<<<<

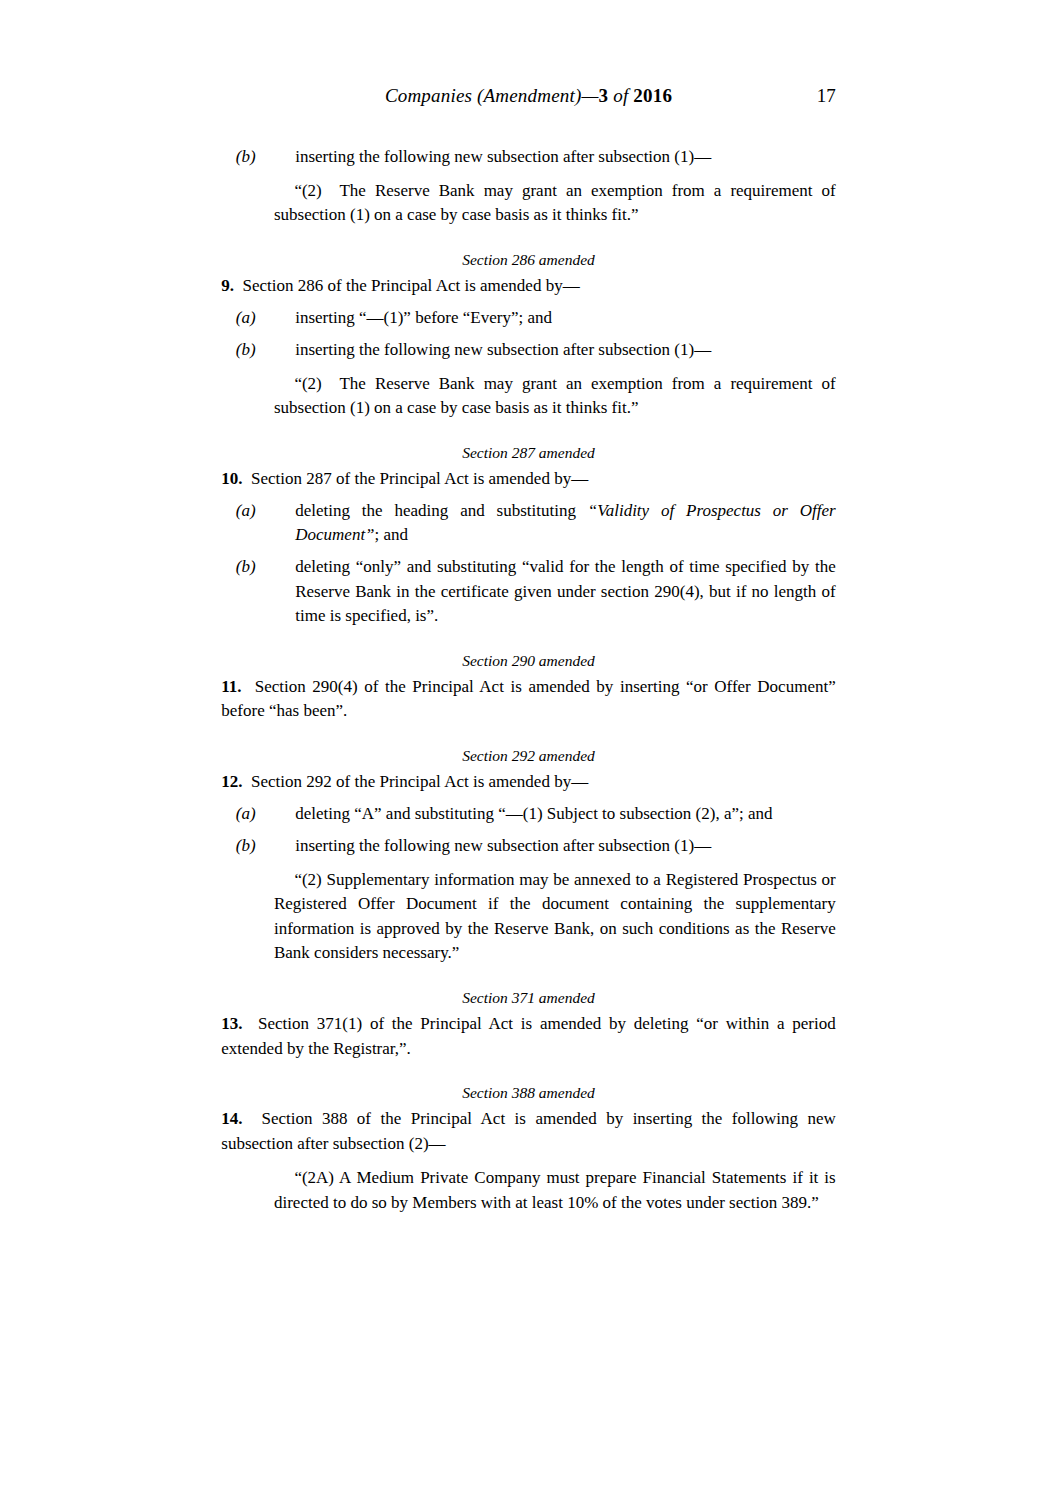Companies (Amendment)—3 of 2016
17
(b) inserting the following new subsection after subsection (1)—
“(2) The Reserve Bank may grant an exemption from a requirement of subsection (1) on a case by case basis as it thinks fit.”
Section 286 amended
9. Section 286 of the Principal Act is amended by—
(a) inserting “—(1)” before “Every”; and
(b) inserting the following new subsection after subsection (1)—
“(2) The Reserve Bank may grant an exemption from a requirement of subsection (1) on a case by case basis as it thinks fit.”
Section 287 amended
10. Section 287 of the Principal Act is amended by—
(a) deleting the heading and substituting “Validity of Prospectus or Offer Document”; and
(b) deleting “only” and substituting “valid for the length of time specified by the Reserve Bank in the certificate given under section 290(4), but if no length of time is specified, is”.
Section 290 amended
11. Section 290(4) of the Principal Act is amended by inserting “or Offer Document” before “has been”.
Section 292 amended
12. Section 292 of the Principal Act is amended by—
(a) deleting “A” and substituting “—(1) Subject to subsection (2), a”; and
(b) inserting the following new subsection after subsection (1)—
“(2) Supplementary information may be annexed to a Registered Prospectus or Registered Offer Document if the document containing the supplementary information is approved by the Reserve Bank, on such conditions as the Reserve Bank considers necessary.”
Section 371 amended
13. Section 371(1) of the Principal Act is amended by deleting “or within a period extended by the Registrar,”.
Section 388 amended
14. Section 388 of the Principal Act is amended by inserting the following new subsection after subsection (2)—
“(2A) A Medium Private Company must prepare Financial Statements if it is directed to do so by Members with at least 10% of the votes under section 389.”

>>>>

In the lines above, find the word "before" and copy every line it occurs in.

(a) inserting “—(1)” before “Every”; and
11. Section 290(4) of the Principal Act is amended by inserting “or Offer Document” before “has been”.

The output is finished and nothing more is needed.